ImageMr. Withers’s first album, “Just as I Am” (1971), included his composition “Ain’t No Sunshine,” which cracked the Billboard Top 10.
Mr. Withers’s first album, “Just as I Am” (1971), included his composition “Ain’t No Sunshine,” which cracked the Billboard Top 10.
Credit...J.P. Roth Collection
There were also “Use Me” (1972), “Lovely Day” (1977) and “Just the 2 of Us” (1981), among other hits. But after the 1985 album “Watching You Watching Me,” frustrated with the music business, Mr. Withers stopped recording and performing.

“I wouldn’t know a pop chart from a Pop-Tart,” he told Rolling Stone in 2015, when he was inducted into the Rock & Roll Hall of Fame.

William Harrison Withers Jr. was born on Independence Day , 1938, in Slab Fork, W.Va. His father worked within the coal mines.

At 17, wanting to avoid a coal-mine career himself, Mr.

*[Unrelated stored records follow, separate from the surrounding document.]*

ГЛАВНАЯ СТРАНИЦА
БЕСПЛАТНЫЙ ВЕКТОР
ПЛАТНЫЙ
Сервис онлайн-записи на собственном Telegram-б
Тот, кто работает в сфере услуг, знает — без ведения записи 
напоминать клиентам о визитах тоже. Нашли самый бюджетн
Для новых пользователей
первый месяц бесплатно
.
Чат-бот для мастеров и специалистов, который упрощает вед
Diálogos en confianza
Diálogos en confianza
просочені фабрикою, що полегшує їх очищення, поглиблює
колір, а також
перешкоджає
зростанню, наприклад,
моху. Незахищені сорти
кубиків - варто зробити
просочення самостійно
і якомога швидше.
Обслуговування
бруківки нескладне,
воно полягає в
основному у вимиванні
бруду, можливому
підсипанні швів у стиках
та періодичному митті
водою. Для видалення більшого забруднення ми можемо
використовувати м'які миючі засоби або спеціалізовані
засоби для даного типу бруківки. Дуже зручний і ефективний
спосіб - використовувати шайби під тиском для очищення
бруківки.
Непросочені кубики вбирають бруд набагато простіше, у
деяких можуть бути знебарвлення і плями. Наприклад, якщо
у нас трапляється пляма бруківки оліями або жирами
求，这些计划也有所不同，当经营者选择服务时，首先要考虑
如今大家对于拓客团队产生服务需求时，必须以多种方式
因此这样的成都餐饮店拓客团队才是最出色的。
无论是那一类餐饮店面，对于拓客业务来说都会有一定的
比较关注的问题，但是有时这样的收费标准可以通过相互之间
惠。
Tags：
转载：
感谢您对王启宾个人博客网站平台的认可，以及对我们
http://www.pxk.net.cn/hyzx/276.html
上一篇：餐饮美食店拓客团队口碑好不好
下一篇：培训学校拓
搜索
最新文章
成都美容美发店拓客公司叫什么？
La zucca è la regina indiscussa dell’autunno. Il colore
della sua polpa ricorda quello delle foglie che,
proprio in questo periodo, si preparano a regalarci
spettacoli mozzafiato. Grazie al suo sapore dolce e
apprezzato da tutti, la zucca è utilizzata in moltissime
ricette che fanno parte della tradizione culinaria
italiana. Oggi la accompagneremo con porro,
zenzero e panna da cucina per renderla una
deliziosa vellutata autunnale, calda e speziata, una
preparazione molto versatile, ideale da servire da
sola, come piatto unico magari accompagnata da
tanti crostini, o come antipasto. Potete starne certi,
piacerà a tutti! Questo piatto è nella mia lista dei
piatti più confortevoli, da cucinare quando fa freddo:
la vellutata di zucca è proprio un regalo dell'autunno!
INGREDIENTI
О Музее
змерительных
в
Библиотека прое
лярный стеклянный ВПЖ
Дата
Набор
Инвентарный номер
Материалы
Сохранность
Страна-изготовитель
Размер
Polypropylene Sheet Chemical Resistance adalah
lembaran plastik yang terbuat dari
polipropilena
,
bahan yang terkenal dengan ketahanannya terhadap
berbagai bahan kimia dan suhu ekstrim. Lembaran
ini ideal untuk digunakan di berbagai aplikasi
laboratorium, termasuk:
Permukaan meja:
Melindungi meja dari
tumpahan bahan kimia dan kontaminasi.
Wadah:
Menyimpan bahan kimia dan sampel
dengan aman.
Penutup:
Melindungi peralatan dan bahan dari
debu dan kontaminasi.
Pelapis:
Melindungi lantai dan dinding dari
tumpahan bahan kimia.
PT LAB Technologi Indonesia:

Withers joined the Navy.

“My first goal was, I didn’t want to be a cook or a steward,” he told Rolling Stone. “So I visited aircraft-mechanic school.”

He spent nine years within the service, a number of it stationed in Guam. He quit the Navy in 1965, while stationed in California, and eventually got employment at an airplane parts factory. A visit to a club to ascertain Lou Rawls perform was a catalyst for changing his life.

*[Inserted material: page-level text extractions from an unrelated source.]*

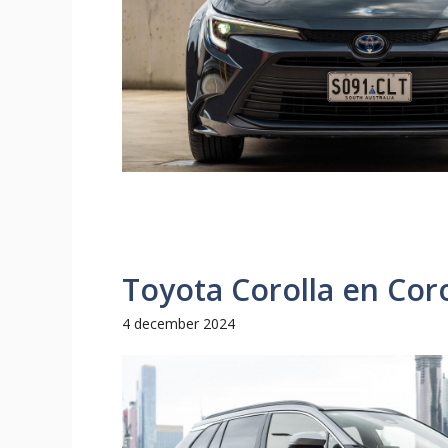
Toyota Corolla en Cor
4 december 2024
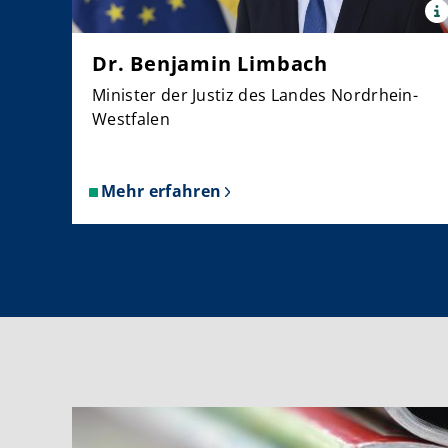
x
Quell
Land
Dr. Benjamin Limbach
NRW
/
Minister der Justiz des Landes Nordrhein-
Ralph
Sond
Westfalen
Mehr erfahren
über
Dr.
Benjamin
Limbach
Weitere Informationen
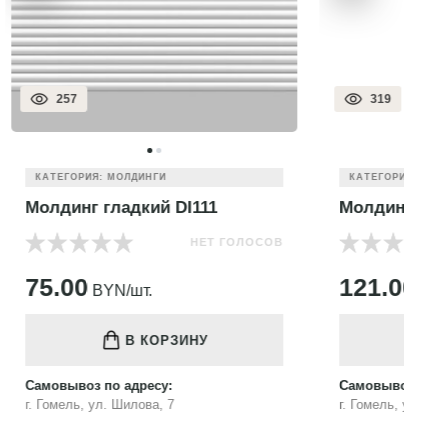
319
КАТЕГОРИЯ: МОЛДИНГИ
Молдинг цветной 170-4
М
 ГОЛОСОВ
НЕТ ГОЛОСОВ
121.00
1
BYN/шт.
В КОРЗИНУ
Самовывоз по адресу:
Са
г. Гомель, ул. Шилова, 7
г.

“I was making $3 an hour, trying to find friendly women, but nobody found me interesting,” he said. “Then Rawls walked in, and every one these women are lecture him.”

He bought an inexpensive guitar at a pawnshop, started learning to play it and writing songs, and eventually recorded a demo. Clarence Avent, a music executive who had just founded an independent label, Sussex, took note and set him up with the keyboardist Booker T. Jones, of Booker T. & the MG’s, to supply an album.

“Bill came right from the factory and showed up in his old brogans and his old clunk of a car with a notebook filled with songs,” Mr. Jones told Rolling Stone. “When he saw everyone within the studio, he asked to talk to me privately and said, ‘Booker, who goes to sing these songs?’ I said, ‘You are, Bill.’ He was expecting another vocalist to point out up.”

He was laid faraway from his factory job a couple of months before “Just as I Am” came out. After the album’s release, he recalled, he received two letters on an equivalent day. One was from his workplace asking him to return to figure . the opposite was from “The Tonight Show,” where he appeared in November 1971.

xf He released six other studio albums within the 1970s, for Sussex then Columbia, and performed across the country.

Mr. Withers ultimately won three Grammy Awards. But he chafed at Columbia, clashing with executives, and after “Watching You Watching Me” in 1985, he was through with the music business. Years later he liked to inform stories about not being recognized. One such incident occurred at a l. a. restaurant.

“Roscoe’s Chicken and Waffles abreast of Pico,” he told NPR’s “Morning Edition” in 2015, “and these ladies seemed like that they had just come from church or something, and that they were talking about this Bill Withers song. So i used to be getting to have some fun with them. I said, I’m Bill Withers, and this lady said, ‘You ain’t no Bill Withers. You too light-skinned to be Bill Withers.’”

He is survived by his wife, Marcia; a son Todd; and a daughter, Kori.

Derrick Bryson Taylor contributed reporting.

A complete obituary are going to be published shortly.